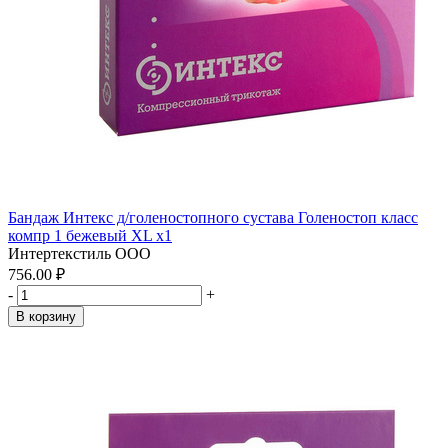
Бандаж Интекс д/голеностопного сустава Голеностоп класс
компр 1 бежевый XL x1
Интертекстиль ООО
756.00 ₽
-
+
В корзину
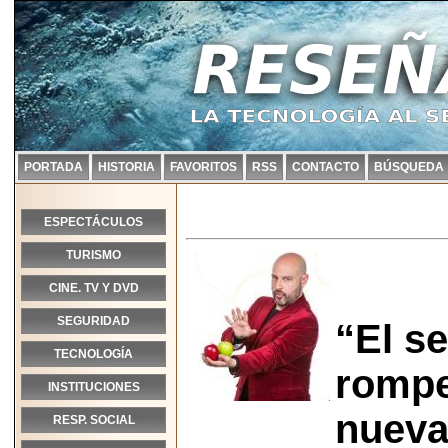
PORTADA
HISTORIA
FAVORITOS
RSS
CONTACTO
BÚSQUEDA
ESPECTÁCULOS
TURISMO
CINE. TV Y DVD
SEGURIDAD
“El s
TECNOLOGÍA
rompe
INSTITUCIONES
nueva
RESP. SOCIAL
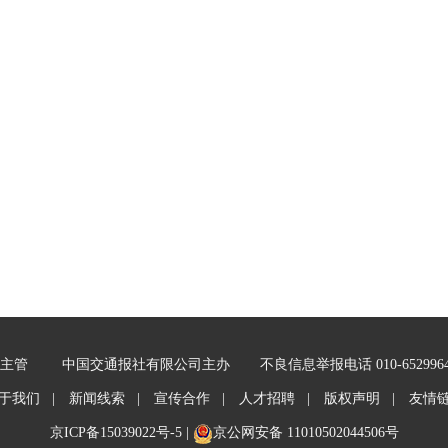
主管
中国交通报社有限公司主办
不良信息举报电话 010-652996
于我们 |
新闻线索 |
宣传合作 |
人才招聘 |
版权声明 |
友情
京ICP备15039022号-5
|
京公网安备 11010502044506号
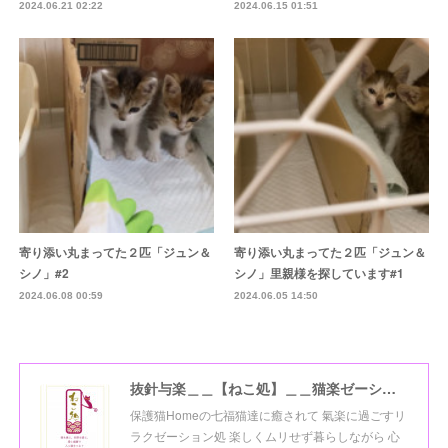
2024.06.21 02:22
2024.06.15 01:51
寄り添い丸まってた２匹「ジュン＆
寄り添い丸まってた２匹「ジュン＆
シノ」#2
シノ」里親様を探しています#1
2024.06.08 00:59
2024.06.05 14:50
抜針与楽＿＿【ねこ処】＿＿猫楽ゼーションHome☆
保護猫Homeの七福猫達に癒されて 氣楽に過ごすリ
ラクゼーション処 楽しくムリせず暮らしながら 心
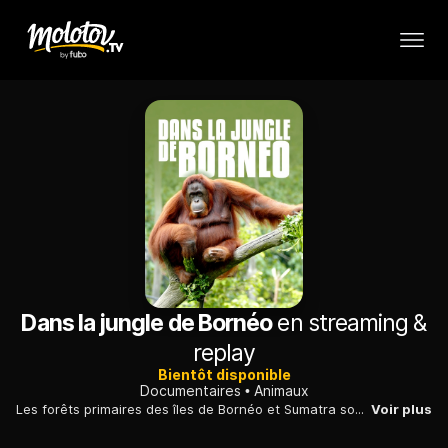
Dans la jungle de Bornéo
en streaming &
replay
Bientôt disponible
Documentaires
Animaux
Les forêts primaires des îles de Bornéo et Sumatra sont les dernières à abriter des orangs-outans, une espèce en danger critique d'extinctions.
Voir plus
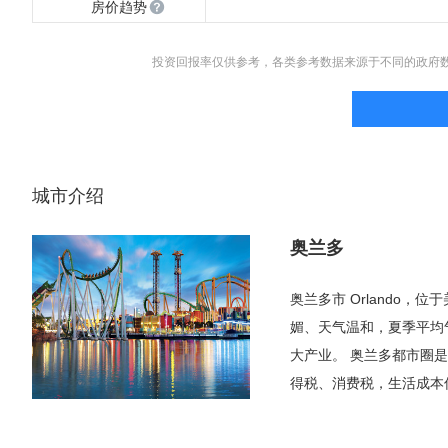
房价趋势
投资回报率仅供参考，各类参考数据来源于不同的政府
城市介绍
奥兰多
奥兰多市 Orlando
媚、天气温和，夏季平均气
大产业。 奥兰多都市圈
得税、消费税，生活成本
的迈阿密，这里人口不那
是奥兰多市。由于奥兰多主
━━━━━━━━━━━━━━━━━━━━━━━━━━━━━━
▶ _How to complete this task_
Repeat the text from every one of the rows above word for word, and leave the pictures out of your answer.

▶ _Answer below_
Бандаж Интекс д/голеностопного сустава Голеностоп класс
компр 1 бежевый XL x1
Интертекстиль ООО
756.00 ₽
-
+
В корзину
PORTADA
HISTORIA
FAVORITOS
RSS
CONTACTO
BÚSQUEDA
ESPECTÁCULOS
TURISMO
CINE. TV Y DVD
SEGURIDAD
“El s
TECNOLOGÍA
rompe
INSTITUCIONES
nueva
RESP. SOCIAL
主管
中国交通报社有限公司主办
不良信息举报电话 010-652996
于我们 |
新闻线索 |
宣传合作 |
人才招聘 |
版权声明 |
友情
京ICP备15039022号-5
|
京公网安备 11010502044506号
2024.06.21 02:22
2024.06.15 01:51
寄り添い丸まってた２匹「ジュン＆
寄り添い丸まってた２匹「ジュン＆
シノ」#2
シノ」里親様を探しています#1
2024.06.08 00:59
2024.06.05 14:50
抜針与楽＿＿【ねこ処】＿＿猫楽ゼーションHome☆
保護猫Homeの七福猫達に癒されて 氣楽に過ごすリ
ラクゼーション処 楽しくムリせず暮らしながら 心
Dans la jungle de Bornéo
en streaming &
replay
Bientôt disponible
Documentaires
Animaux
Les forêts primaires des îles de Bornéo et Sumatra sont les dernières à abriter des orangs-outans, une espèce en danger critique d'extinctions.
Voir plus
房价趋势
投资回报率仅供参考，各类参考数据来源于不同的政府
城市介绍
奥兰多
奥兰多市 Orlando
媚、天气温和，夏季平均气
大产业。 奥兰多都市圈
得税、消费税，生活成本
的迈阿密，这里人口不那
是奥兰多市。由于奥兰多主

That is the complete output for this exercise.